*Исходный текст*.
>>>>>

Эпилог «Я ИЗМУЧЕН ПРОФЕССИЕЙ АРХИТЕКТОРА»

Тернист и извилист был жизненный и творческий путь Алексея Щусева. Судьба будто с самого начала испытывала его, проверяя на прочность. Но под натиском невзгод и поражений характер Щусева лишь закалялся, позволяя подниматься его обладателю всё выше и выше.

Каждый раз на очередном крутом повороте жизни он стоял перед выбором: поступить в петербургскую Академию художеств или в московское Училище живописи, ваяния и зодчества; стать художником или выучиться на архитектора; пойти в подмастерья к архитектурным мэтрам, слившись с многочисленной армией их помощников, или самому искать себе заказчиков; пробовать себя в конструктивизме или остаться приверженцем лишь одного, неорусского стиля и т. п. и т. п.

Но Щусев, подобно сказочному богатырю на распутье, из разных дорог всегда выбирал наиболее сложнейшую, ту, что позволит ему, преодолев трудности, стать лидером. Первую половину своей жизни он делал себя сам, полагаясь при этом только на собственные силы. В итоге его амбиции и честолюбие были удовлетворены — к сорока годам он вошел в ряд лучших зодчих России, число которых едва можно было пересчитать по пальцам.

Приобретенный Щусевым авторитет, казалось бы, позволял ему сохранять лидерство и на следующем этапе жизни, иными словами, пожинать лавры. Но тут случился 1917 год, перевернувший в миг все многовековые традиции и представления не только об искусстве, но и о жизни в целом. Многих это красное колесо разметало по сторонам, но только не Щусева. Он и здесь почувствовал для себя новую возможность работать. Хотя другой бы на его месте с багажом «святого» архитектора, создавшего более тридцати проектов храмов, призадумался.

Щусев вновь бросился в борьбу за первенство, проявив невиданное казачье упорство. Главной его путеводной звездой стала открывшаяся возможность поиска новых форм в искусстве. Еще в 1905 году он сформулировал свое творческое кредо: «В искусстве необходимо правильно выражать идею и достигать силы впечатления, не раздумывая о средствах»[171]. Иными словами, достижение цели — прежде всего. Для Нестерова или Жолтовского, например, такой подход был неприемлем.

Щусев же в творческих поисках готов был двигаться в любом архитектурном направлении, в чем его и упрекали. Эта всеядность возникла у него не сразу, а с годами. Взять хотя бы то непростое время, которое он пережил после окончания Академии художеств. Как тяжело было золотому медалисту найти хотя бы один небольшой заказик. Всё было поделено на этом рынке задолго до Щусева. И пускать его туда никто не собирался. «Не до жиру, быть бы живу», — гласит народная мудрость, очень ярко иллюстрируя положение Щусева после академии.

<<<<<

*Приложенные материалы*.
>>>>>

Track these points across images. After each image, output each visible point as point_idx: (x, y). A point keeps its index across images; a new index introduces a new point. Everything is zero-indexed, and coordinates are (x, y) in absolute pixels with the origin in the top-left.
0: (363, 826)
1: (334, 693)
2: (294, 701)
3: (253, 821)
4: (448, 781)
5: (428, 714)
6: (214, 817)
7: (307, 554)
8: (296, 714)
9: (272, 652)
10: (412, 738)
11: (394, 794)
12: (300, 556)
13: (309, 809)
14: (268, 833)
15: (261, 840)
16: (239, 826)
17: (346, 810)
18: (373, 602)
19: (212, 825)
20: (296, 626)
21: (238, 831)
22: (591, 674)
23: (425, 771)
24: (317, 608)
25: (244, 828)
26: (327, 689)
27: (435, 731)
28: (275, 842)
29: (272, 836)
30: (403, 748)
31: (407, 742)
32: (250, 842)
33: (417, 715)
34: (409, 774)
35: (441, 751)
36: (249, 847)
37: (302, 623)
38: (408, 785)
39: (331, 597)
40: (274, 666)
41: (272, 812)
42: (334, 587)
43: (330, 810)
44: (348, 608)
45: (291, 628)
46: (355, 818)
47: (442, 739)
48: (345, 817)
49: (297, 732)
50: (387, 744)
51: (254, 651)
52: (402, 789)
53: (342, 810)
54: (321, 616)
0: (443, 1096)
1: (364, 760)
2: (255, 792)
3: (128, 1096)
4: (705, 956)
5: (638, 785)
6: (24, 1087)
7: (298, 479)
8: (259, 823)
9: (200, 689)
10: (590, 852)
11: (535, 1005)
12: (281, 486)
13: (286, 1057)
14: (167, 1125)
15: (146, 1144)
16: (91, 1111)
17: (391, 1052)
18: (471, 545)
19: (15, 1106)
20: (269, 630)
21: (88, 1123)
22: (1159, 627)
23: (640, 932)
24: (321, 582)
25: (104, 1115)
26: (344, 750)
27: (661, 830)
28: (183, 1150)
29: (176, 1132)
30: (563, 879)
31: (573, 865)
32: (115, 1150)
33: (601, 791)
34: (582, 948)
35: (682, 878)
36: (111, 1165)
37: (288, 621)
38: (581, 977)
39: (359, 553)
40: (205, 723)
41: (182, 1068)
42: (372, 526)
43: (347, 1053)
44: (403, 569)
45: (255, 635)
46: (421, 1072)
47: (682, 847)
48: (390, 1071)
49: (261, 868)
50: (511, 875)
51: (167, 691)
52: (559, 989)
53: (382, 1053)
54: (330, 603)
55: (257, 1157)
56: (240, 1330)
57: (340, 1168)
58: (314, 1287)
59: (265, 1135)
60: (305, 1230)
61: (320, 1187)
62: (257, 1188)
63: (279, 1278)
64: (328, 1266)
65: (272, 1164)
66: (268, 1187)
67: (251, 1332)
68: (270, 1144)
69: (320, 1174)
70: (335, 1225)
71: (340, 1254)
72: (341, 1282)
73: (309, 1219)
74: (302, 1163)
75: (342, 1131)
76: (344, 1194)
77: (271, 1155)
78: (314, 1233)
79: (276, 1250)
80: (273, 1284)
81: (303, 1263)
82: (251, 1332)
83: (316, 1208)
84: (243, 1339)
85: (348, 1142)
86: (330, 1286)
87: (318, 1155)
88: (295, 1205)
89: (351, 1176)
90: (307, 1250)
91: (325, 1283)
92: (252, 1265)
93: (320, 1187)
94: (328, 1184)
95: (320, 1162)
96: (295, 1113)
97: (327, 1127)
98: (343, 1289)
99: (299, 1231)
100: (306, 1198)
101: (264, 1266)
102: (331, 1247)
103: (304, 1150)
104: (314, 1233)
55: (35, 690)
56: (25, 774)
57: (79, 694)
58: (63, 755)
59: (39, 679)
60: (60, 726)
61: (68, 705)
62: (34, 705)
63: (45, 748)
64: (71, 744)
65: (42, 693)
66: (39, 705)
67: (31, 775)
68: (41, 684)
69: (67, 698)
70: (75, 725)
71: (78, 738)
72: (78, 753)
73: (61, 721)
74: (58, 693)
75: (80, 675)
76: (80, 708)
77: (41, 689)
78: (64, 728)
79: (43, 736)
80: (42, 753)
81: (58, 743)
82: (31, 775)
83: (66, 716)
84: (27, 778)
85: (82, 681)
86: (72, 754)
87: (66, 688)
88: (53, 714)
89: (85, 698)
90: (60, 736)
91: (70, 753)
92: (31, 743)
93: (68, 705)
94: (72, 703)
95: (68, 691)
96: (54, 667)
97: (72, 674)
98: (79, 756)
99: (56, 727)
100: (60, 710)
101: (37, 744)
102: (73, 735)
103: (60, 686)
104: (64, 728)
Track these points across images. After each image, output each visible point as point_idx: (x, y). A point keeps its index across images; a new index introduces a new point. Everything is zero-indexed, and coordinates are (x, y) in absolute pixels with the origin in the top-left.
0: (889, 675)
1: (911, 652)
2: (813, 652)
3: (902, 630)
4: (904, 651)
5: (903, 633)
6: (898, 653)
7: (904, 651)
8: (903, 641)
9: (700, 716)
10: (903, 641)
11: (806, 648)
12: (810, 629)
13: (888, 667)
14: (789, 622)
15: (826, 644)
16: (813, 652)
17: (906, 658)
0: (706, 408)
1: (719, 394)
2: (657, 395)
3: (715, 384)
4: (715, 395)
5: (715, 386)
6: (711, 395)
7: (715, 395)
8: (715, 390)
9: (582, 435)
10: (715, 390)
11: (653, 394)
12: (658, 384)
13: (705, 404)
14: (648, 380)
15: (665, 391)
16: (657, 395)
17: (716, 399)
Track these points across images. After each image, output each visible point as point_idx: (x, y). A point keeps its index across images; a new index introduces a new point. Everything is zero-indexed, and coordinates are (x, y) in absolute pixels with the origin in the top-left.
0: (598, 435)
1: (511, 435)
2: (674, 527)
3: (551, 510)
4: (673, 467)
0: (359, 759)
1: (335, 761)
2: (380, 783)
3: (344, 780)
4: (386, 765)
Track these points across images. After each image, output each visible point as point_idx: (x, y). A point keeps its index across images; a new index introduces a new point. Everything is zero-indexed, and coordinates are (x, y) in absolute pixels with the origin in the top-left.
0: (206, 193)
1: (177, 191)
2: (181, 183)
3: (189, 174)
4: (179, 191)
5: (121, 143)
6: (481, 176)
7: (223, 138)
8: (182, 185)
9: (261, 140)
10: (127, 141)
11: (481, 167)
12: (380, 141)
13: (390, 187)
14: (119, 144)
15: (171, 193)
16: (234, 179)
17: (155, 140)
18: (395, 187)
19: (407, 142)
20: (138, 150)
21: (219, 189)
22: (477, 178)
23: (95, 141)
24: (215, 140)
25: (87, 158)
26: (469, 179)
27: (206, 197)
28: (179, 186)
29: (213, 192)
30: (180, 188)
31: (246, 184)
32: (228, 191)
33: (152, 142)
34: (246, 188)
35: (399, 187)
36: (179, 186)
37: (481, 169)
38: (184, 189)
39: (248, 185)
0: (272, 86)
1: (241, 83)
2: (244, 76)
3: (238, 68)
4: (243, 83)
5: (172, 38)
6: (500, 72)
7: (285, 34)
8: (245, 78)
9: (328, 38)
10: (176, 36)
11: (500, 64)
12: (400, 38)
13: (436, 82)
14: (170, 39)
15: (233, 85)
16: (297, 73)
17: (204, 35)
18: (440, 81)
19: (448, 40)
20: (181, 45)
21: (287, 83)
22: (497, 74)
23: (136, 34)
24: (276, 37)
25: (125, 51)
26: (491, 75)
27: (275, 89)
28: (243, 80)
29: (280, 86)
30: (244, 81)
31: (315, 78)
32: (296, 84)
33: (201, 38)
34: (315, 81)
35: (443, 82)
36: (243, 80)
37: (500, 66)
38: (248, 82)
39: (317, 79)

<<<<<

*Условия заданий*.
[1] К какому возрасту, по словам текста об Алексее Щусеве, он вошел в число лучших зодчих России?
[2] Подхватите текст об Алексее Щусеве и продолжите его сразу после последнего предложения.
Записи здесь ни при чем.

*Ответы по заданиям*.
[1] К сорока годам.

[2]
Вот поэтому и брался начинающий зодчий за любые предложения. И он мог бы не построить такое число храмов, если бы изначально судьба предоставила ему возможность создавать гражданские проекты — особняки, театры, магазины, больницы… А он строил храмы, потому что больше ему ничего не предлагали, постепенно добившись большого успеха.

И ведь что интересно — усвоенная им в молодости истина, что не надо ни отчего отказываться, находила подтверждение и в зрелые годы. С решительностью, присущей молодым, брался Щусев почти за любой заказ и тогда, когда и сил-то уже не хватало. Отсюда и большое число помощников, способных разработать любую поданную мастером идею, а затем отстаивать в профессиональной среде свое авторство на нее.

А формулировал идеи он очень быстро. Как пишет его брат, Щусеву достаточно было нарисовать на маленьком листочке бумаги перспективу будущего здания, как сразу передавалась она в его мастерскую для дальнейшей работы. Сам он ничего не чертил, а лишь подсказывал, контролировал, давал ценные советы… Так, кстати, зачастую работали и другие мэтры, возглавлявшие свои мастерские.

Обвинения в приспособленчестве академик слышал неоднократно. Его упрекали в этом и коллеги-архитекторы, и представители власти. Да и современные исследователи продолжают гнуть подобную линию: «Щусев перестраивается и лжет, не испытывая никаких внутренних затруднений. Но также и не испытывая необходимости верить в провозглашаемую им ахинею. Такая позиция имеет свои моральные плюсы. В сталинском обществе альтернативой лжи и цинизма была искренняя вера в правильность и справедливость происходящего. Циникам противостояли искренние сталинисты»[172].

Но ведь цинизм не является мерой оценки таланта, это лишь одно из личных качеств человека. А у Щусева, как можно судить из этой книги, таких качеств был целый набор во всем их противоречивом сочетании. Поэтому при попытке создания объективного образа не следовало бы смешивать вместе и профессиональные качества, и личные.

Да, его мастерские были завалены заказами, но это не говорило о том, что Щусев лишь руководил, ничего не делая. В книге уже отмечалась его требовательность к другим, но прежде всего это качество проявлялось по отношению к себе. Требовательность подкреплялась трудолюбием. Архитектор Чернышев вспоминал: «Еще черта Алексея Викторовича: я помню, мы были на международном конгрессе в Риме (в 1935 году. — А. В.). Алексея Викторовича мы тогда впервые узнали близко и увидели, какой он обаятельный человек. Он среди нас был самый старший по возрасту, и когда мы начинали свой день и выходили к утреннему завтраку, к кофе, Алексей Викторович в это время уже возвращался с этюдов. Он вставал рано утром, чтобы пойти к развалинам Форума и сделать этюды, а потом показывал их нам: «Вот, как получилось!» Эта его особенность так на всё реагировать, такая заинтересованность во всем были чрезвычайно привлекательны».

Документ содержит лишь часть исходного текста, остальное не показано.